### PROBLEM
Copy, from the entries below, each line where the word "FileFunction" can be found.

[DATA FOR THIS EXERCISE Boundary: Start]

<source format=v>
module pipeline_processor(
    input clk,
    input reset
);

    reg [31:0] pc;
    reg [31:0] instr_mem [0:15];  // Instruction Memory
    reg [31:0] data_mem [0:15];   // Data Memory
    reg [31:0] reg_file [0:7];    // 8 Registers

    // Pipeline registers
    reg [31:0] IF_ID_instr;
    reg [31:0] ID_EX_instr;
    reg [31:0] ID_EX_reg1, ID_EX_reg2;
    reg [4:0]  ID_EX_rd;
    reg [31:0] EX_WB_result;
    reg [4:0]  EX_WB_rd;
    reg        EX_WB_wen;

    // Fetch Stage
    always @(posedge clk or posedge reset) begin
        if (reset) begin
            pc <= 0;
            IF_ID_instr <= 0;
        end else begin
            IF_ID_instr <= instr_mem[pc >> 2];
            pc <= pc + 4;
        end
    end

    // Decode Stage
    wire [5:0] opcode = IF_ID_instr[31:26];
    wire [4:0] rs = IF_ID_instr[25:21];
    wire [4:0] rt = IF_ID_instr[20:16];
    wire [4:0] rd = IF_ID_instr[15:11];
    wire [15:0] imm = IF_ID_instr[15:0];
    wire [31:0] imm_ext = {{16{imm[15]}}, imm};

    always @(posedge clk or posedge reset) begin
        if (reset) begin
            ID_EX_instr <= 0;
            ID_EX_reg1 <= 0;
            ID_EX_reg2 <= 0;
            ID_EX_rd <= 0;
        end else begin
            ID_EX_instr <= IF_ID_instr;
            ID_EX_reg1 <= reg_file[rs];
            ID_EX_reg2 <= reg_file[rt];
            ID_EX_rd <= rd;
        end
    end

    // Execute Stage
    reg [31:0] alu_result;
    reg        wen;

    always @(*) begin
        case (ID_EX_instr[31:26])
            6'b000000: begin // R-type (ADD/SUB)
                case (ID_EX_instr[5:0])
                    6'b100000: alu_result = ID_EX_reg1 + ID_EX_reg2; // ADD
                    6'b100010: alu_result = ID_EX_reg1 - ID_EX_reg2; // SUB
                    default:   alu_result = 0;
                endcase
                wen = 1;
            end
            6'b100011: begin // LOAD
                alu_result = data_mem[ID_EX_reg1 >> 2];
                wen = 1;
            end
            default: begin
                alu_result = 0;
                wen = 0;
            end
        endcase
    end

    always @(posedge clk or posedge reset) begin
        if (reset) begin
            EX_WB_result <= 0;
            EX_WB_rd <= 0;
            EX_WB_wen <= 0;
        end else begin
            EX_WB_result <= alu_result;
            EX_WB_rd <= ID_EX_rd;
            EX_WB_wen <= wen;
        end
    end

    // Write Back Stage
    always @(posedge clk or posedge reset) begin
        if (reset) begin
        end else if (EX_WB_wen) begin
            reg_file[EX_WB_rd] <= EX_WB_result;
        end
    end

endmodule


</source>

[DATA FOR THIS EXERCISE Boundary: End]
[DATA FOR THIS EXERCISE Boundary: Start]

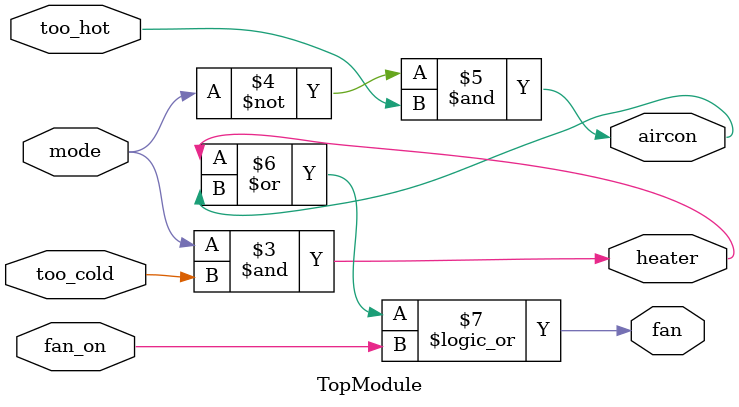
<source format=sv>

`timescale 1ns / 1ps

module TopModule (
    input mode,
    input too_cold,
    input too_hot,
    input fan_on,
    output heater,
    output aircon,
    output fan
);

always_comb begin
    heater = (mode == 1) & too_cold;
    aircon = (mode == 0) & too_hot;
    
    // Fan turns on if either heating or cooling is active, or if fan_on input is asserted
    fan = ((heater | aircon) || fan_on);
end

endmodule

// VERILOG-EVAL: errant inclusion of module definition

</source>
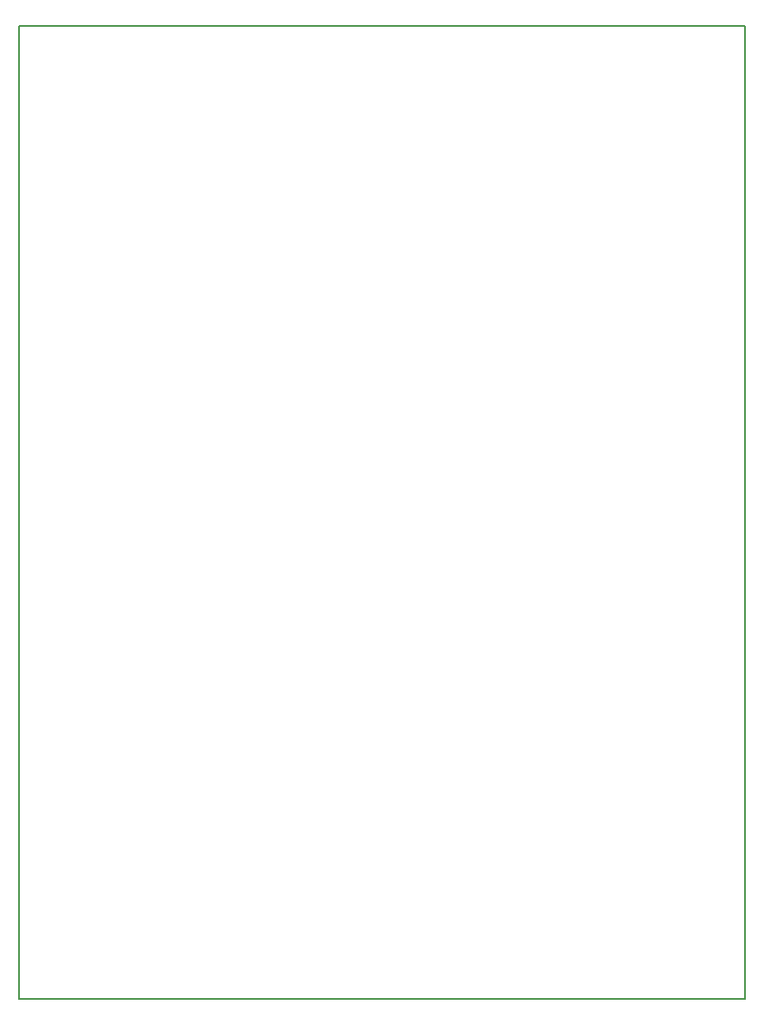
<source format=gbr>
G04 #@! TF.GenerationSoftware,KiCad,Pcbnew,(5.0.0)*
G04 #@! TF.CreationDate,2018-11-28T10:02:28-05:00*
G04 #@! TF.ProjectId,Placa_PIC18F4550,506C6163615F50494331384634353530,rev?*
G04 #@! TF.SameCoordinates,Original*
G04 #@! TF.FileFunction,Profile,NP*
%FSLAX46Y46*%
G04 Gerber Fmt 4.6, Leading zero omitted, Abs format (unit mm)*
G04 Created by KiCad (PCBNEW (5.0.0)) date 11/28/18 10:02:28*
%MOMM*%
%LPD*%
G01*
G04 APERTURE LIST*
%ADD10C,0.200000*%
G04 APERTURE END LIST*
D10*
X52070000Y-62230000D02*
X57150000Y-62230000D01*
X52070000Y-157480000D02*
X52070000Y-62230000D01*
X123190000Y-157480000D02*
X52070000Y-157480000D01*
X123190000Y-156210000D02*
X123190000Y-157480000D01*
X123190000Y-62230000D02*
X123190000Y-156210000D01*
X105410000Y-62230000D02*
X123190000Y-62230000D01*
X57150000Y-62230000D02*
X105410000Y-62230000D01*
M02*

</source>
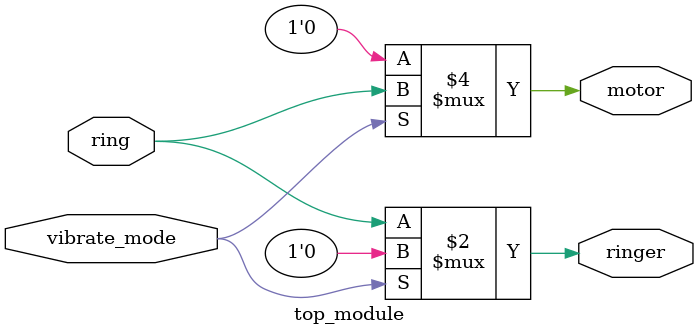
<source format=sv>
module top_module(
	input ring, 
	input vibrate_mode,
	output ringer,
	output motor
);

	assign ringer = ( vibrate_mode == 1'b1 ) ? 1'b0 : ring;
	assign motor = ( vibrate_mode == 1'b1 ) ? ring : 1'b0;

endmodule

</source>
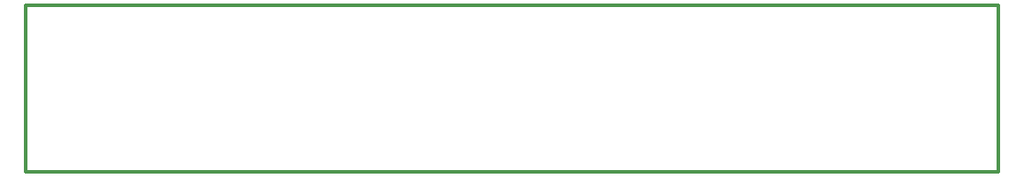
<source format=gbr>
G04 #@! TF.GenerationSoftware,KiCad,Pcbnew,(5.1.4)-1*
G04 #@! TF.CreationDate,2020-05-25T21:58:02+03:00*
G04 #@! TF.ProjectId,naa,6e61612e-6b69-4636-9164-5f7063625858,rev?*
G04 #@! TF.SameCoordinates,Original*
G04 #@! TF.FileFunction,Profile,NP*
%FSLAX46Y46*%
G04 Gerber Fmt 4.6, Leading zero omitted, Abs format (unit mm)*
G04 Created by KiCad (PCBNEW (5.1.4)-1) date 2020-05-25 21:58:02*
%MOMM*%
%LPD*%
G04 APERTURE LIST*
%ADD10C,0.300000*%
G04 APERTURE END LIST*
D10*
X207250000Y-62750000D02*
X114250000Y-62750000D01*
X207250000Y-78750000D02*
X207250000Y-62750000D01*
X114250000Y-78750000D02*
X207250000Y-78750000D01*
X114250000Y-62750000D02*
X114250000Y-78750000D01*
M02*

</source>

[DATA FOR THIS EXERCISE Boundary: End]

### EXERCISE SOLUTION
G04 #@! TF.FileFunction,Profile,NP*
G04 #@! TF.FileFunction,Profile,NP*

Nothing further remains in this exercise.